The company, whose UK titles include The Sun and The Times, plunged into the red after cutting $2.85bn from the value of its publishing businesses, as recorded on the company's balance sheet.
Although it did not spell out how it had calculated the write-down, it said that the Australian newspaper business was the biggest single contributor. Meanwhile, there was also an admission that the cost of dealing with the police investigations in the UK and resulting legal actions had now hit $224m, and that the loss of income from the shuttered News of the World was still weighing on the company's financial results.
While the cost of the hacking scandal continues to mount, last night's annual results also signalled that a defiant Murdoch family is determined to act as if the issue is receding into the past.
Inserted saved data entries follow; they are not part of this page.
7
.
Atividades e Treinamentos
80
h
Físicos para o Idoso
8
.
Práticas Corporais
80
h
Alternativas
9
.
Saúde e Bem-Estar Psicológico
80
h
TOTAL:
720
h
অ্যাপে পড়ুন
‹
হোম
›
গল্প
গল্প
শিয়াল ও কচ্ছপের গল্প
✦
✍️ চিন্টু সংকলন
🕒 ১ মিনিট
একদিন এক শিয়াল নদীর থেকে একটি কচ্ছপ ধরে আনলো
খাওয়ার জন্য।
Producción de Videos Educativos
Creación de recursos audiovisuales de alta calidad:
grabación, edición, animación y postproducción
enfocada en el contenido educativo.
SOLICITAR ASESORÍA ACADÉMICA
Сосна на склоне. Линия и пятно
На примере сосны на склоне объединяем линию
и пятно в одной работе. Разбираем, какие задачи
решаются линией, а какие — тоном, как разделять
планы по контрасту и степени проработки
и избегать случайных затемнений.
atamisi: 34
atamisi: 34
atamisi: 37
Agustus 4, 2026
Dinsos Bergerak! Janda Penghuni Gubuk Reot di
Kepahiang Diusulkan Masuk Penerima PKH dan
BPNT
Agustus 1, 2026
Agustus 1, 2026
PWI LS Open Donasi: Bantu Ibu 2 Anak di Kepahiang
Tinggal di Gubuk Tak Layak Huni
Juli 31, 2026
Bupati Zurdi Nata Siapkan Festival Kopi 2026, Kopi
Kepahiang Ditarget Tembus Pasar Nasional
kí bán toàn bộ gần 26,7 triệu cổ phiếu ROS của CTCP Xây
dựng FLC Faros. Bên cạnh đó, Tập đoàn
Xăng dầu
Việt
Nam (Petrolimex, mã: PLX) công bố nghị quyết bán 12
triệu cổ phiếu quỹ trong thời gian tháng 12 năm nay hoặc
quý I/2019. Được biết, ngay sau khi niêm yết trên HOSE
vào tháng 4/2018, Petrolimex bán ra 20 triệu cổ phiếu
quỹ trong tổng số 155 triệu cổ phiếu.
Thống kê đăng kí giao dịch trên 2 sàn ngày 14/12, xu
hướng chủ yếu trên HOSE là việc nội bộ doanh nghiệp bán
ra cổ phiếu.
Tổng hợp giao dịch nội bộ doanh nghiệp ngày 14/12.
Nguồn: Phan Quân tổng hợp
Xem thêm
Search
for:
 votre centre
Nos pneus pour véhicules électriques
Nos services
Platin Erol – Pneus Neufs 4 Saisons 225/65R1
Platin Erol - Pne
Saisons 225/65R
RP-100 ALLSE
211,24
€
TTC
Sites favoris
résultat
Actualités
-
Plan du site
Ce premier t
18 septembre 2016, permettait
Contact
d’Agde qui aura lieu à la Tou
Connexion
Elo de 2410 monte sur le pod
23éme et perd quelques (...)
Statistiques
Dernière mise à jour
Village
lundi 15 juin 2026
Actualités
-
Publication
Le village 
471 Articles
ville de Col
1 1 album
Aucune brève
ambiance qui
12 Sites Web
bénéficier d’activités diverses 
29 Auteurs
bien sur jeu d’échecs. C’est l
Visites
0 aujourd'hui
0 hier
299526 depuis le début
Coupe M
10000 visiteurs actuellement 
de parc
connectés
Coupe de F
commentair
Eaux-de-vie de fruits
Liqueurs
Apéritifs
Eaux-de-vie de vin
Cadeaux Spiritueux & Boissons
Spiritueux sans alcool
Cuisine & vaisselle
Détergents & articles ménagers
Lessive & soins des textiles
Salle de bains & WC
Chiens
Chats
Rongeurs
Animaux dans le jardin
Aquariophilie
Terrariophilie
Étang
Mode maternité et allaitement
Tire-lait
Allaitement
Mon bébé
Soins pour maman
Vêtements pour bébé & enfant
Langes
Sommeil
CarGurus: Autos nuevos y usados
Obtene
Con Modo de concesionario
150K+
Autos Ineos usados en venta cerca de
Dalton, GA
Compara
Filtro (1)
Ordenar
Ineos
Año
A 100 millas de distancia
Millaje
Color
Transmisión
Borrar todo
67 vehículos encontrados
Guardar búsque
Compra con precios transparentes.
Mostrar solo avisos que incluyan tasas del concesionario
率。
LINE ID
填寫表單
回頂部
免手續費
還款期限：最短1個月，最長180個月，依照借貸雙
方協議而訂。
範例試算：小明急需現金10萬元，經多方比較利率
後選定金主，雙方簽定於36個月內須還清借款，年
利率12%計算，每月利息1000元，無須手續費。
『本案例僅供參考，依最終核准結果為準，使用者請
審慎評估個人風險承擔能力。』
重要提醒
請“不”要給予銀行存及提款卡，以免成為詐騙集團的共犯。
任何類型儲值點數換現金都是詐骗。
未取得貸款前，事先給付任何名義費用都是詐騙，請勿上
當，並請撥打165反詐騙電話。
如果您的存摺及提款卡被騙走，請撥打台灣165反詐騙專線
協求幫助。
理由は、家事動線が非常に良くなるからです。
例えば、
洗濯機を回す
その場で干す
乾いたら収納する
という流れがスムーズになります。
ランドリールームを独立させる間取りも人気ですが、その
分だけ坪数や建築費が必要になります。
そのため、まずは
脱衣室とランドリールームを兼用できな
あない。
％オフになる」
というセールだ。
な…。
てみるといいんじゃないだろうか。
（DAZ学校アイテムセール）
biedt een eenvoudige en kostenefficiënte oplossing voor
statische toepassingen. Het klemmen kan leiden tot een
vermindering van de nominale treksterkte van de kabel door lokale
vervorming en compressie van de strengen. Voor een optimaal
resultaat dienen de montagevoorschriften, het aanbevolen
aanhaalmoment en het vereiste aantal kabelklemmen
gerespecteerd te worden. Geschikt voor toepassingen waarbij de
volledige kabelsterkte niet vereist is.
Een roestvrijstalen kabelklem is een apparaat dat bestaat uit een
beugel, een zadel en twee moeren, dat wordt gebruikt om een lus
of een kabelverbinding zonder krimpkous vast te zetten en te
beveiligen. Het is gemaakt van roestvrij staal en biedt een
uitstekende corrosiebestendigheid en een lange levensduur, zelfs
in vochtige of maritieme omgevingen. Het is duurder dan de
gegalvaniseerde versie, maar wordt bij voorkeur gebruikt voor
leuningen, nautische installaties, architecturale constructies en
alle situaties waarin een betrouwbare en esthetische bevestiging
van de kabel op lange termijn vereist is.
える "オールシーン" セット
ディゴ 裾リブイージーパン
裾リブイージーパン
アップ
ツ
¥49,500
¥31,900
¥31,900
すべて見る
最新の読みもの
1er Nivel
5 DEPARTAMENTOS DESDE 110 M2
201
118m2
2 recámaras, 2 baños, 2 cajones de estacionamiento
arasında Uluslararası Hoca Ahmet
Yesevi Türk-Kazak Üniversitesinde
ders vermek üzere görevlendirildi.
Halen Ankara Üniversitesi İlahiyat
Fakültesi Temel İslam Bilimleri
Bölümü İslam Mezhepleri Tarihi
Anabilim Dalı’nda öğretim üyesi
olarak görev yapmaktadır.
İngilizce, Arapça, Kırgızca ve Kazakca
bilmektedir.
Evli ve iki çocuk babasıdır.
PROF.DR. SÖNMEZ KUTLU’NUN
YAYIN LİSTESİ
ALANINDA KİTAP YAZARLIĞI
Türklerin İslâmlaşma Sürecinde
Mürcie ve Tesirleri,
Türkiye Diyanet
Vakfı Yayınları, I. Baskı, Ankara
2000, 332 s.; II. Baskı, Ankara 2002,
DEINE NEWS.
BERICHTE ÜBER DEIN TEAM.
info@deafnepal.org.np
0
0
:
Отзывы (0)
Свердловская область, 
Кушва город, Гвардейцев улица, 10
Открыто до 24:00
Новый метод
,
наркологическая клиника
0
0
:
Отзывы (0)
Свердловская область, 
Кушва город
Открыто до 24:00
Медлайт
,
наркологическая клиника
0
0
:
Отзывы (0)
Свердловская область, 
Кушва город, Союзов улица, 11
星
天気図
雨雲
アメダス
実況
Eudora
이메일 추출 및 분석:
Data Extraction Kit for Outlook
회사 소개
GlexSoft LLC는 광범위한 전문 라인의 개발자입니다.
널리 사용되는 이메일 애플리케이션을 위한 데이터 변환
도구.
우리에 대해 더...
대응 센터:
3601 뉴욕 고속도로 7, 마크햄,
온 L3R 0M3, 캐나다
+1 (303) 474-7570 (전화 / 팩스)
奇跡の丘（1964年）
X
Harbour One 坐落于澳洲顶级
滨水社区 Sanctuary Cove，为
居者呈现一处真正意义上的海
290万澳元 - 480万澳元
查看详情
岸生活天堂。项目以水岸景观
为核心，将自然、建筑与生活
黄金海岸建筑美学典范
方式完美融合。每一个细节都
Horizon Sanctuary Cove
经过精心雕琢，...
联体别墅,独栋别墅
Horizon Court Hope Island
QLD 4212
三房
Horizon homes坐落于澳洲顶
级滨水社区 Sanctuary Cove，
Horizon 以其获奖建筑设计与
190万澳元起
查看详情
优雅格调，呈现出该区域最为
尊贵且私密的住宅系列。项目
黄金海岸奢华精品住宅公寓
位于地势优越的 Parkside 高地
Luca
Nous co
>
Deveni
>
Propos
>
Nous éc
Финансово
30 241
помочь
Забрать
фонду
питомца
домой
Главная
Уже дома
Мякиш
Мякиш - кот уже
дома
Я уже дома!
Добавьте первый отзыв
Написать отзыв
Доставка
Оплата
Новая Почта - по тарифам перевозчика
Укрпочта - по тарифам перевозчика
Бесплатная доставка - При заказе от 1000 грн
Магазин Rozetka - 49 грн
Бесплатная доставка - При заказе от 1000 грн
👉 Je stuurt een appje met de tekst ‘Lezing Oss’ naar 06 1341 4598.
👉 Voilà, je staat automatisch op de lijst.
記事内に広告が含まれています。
James Murdoch, still embroiled in the legal and political investigations into whether he helped cover up the scandal while running the UK newspaper business, appeared for the first time on a conference call with Wall Street to discuss the latest results, although he confined his remarks to answering a question about the Sky Italia satellite TV business.
James Murdoch is deputy chief operating officer, the No 3 executive at the company behind his father and chief operating officer Chase Carey.
Mr Carey addressed the weakness in the publishing business directly, saying that several divisions had new management that were looking at how to improve profits in the middle of a difficult environment for newspaper circulation and advertising revenues.
In the UK, where Tom Mockridge was appointed chief executive of the Murdoch titles 13 months ago, Mr Carey said he expected the company would be "moving into a very significant restructuring this year".